La comptabilité analytique permet de découper les coûts et recettes d'une entreprise par activités, afin de lui permettre de mieux
cerner ses forces et faiblesses.
En pratique, on fixe aussi des indicateurs aux différents secteurs de l'entreprise et des objectifs à atteindre pour ceux-ci.

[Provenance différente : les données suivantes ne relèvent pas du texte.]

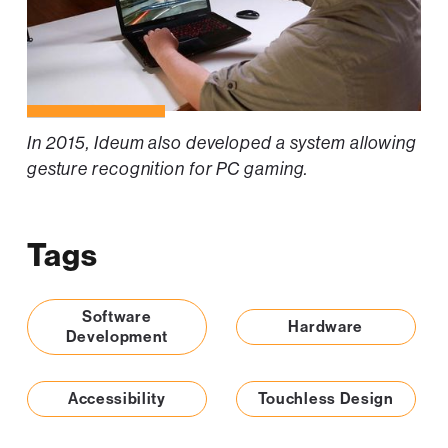
In 2015, Ideum also developed a system allowing
gesture recognition for PC gaming.
Tags
Software
Hardware
Development
Accessibility
Touchless Design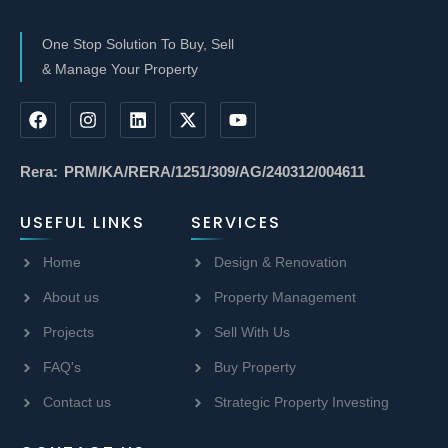
One Stop Solution To Buy, Sell
& Manage Your Property
Rera: PRM/KA/RERA/1251/309/AG/240312/004611
USEFUL LINKS
SERVICES
Home
Design & Renovation
About us
Property Management
Projects
Sell With Us
FAQ's
Buy Property
Contact us
Strategic Property Investing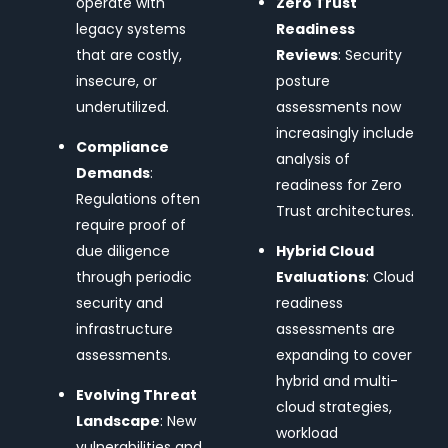
operate with
Zero Trust
legacy systems
Readiness
that are costly,
Reviews
: Security
insecure, or
posture
underutilized.
assessments now
increasingly include
Compliance
analysis of
Demands
:
readiness for Zero
Regulations often
Trust architectures.
require proof of
due diligence
Hybrid Cloud
through periodic
Evaluations
: Cloud
security and
readiness
infrastructure
assessments are
assessments.
expanding to cover
hybrid and multi-
Evolving Threat
cloud strategies,
Landscape
: New
workload
vulnerabilities and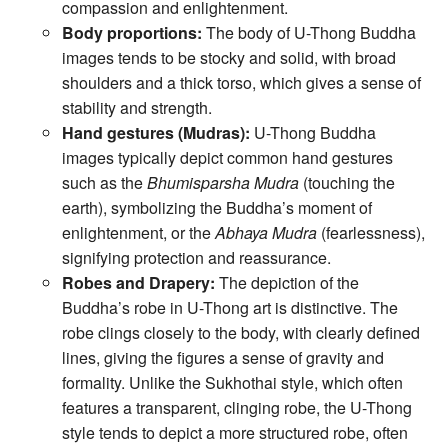
compassion and enlightenment.
Body proportions:
The body of U-Thong Buddha
images tends to be stocky and solid, with broad
shoulders and a thick torso, which gives a sense of
stability and strength.
Hand gestures (Mudras):
U-Thong Buddha
images typically depict common hand gestures
such as the
Bhumisparsha Mudra
(touching the
earth), symbolizing the Buddha’s moment of
enlightenment, or the
Abhaya Mudra
(fearlessness),
signifying protection and reassurance.
Robes and Drapery:
The depiction of the
Buddha’s robe in U-Thong art is distinctive. The
robe clings closely to the body, with clearly defined
lines, giving the figures a sense of gravity and
formality. Unlike the Sukhothai style, which often
features a transparent, clinging robe, the U-Thong
style tends to depict a more structured robe, often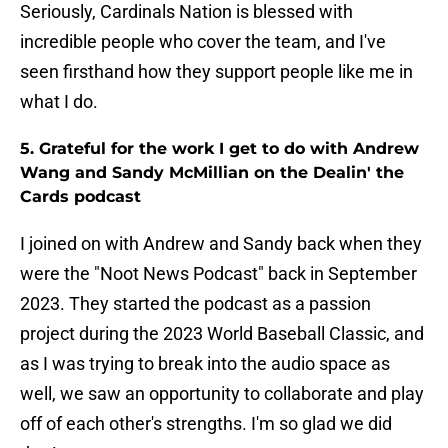
Seriously, Cardinals Nation is blessed with
incredible people who cover the team, and I've
seen firsthand how they support people like me in
what I do.
5. Grateful for the work I get to do with Andrew
Wang and Sandy McMillian on the Dealin' the
Cards podcast
I joined on with Andrew and Sandy back when they
were the "Noot News Podcast" back in September
2023. They started the podcast as a passion
project during the 2023 World Baseball Classic, and
as I was trying to break into the audio space as
well, we saw an opportunity to collaborate and play
off of each other's strengths. I'm so glad we did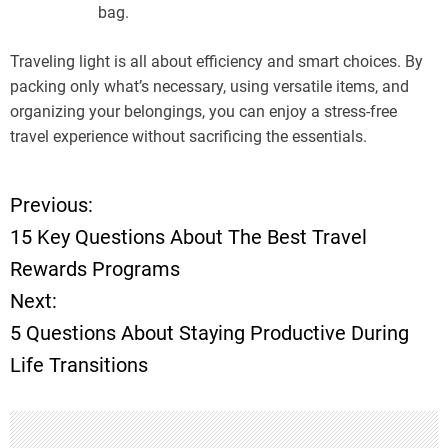
bag.
Traveling light is all about efficiency and smart choices. By
packing only what’s necessary, using versatile items, and
organizing your belongings, you can enjoy a stress-free
travel experience without sacrificing the essentials.
Previous:
P
15 Key Questions About The Best Travel
o
Rewards Programs
Next:
s
5 Questions About Staying Productive During
t
Life Transitions
n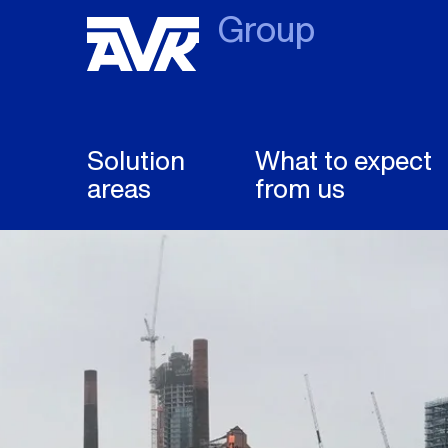
Group
Solution
What to expect
areas
from us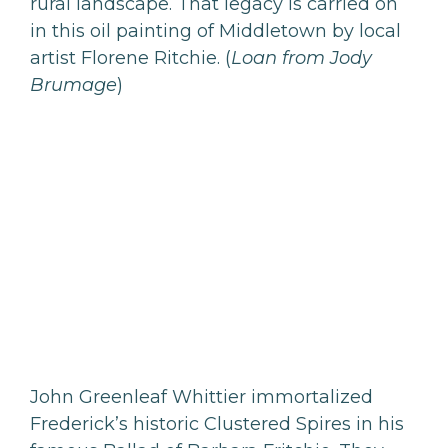
rural landscape. That legacy is carried on
in this oil painting of Middletown by local
artist Florene Ritchie. (
Loan from Jody
Brumage
)
John Greenleaf Whittier immortalized
Frederick’s historic Clustered Spires in his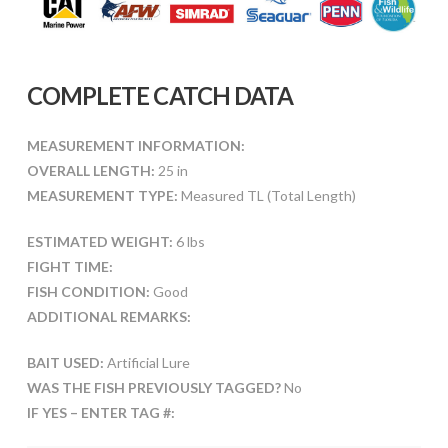
COMPLETE CATCH DATA
MEASUREMENT INFORMATION:
OVERALL LENGTH:
25 in
MEASUREMENT TYPE:
Measured TL (Total Length)
ESTIMATED WEIGHT:
6 lbs
FIGHT TIME:
FISH CONDITION:
Good
ADDITIONAL REMARKS:
BAIT USED:
Artificial Lure
WAS THE FISH PREVIOUSLY TAGGED?
No
IF YES – ENTER TAG #: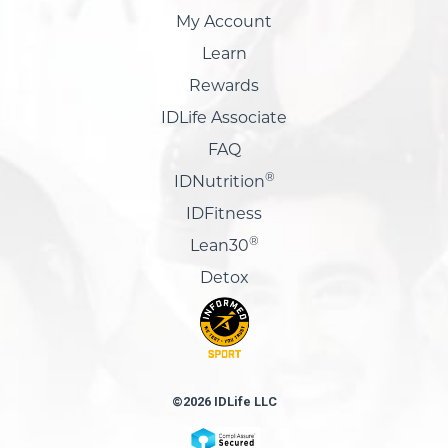
My Account
Learn
Rewards
IDLife Associate
FAQ
®
IDNutrition
IDFitness
®
Lean30
Detox
©2026 IDLife LLC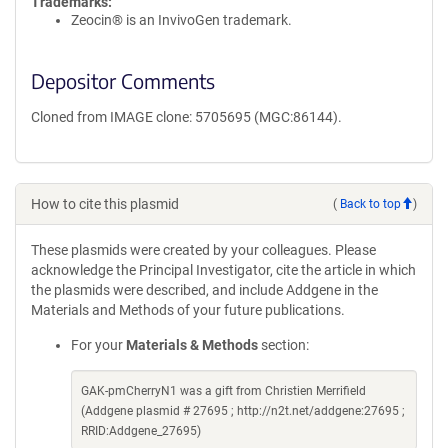
Trademarks:
Zeocin® is an InvivoGen trademark.
Depositor Comments
Cloned from IMAGE clone: 5705695 (MGC:86144).
How to cite this plasmid
(
Back to top
)
These plasmids were created by your colleagues. Please
acknowledge the Principal Investigator, cite the article in which
the plasmids were described, and include Addgene in the
Materials and Methods of your future publications.
For your
Materials & Methods
section:
GAK-pmCherryN1 was a gift from Christien Merrifield
(Addgene plasmid # 27695 ; http://n2t.net/addgene:27695 ;
RRID:Addgene_27695)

Ainsi, les services cliniques d'un hôpital se voient assigner des objectifs en termes d'occupation des lits, par exemple 95 % de lits occupés.
Les gestionnaires de salles de réunion ont des objectifs similaires d'occupation des salles.
Ainsi le directeur de l'hôpital a l'impression de ne pas dépenser de l'argent en maintenance ou en nettoyage pour des salles ou des lits inoccupés.
La comptabilité analytique est la déclinaison interne de l'idéologie de la main invisible du marché. C'est le rêve que l'on peut mieux fonctionner ensemble en poursuivant des objectifs
différents. En réalité, on peut tout à fait appliquer le dilemme du prisonnier de Nash : les stratégies non coopératives sont toujours sous-efficaces.
Ainsi, il devient impossible de trouver une salle de réunion au pied levé. Cela diminue grandement la réactivité des services utilisateurs, obligés de programmer leur activité des mois à
l'avance.
De même, les services d'urgence se trouvent incapables de trouver des lits d'aval pour les patients qui nécessitent une hospitalisation. Parfois, ils sont obligés de les renvoyer chez eux.
Tout cela pour rien. Les contrats d'entretien coûtent exactement le même prix que l'on occupe ou pas les lits. Plus : les contrats d'entretien ne sont pas toujours fonction du nombre de lits.
Ainsi en supposant que le coût de l'entretien par lit soit (chiffre au hasard) de 5 euros par lit pour 100 lits, vous avez une facture de 500 euros. Si s'avisant que 90% seulement des lits sont
occupés, le directeur décide de fermer 10 lits. Le contractant continue de facturer 500 euros. Seul résultat : le coût par lit passe à 5,56 euros. Le directeur pourrait même se faire taper sur
les doigts pour avoir vu augmenter ses coûts d'entretien.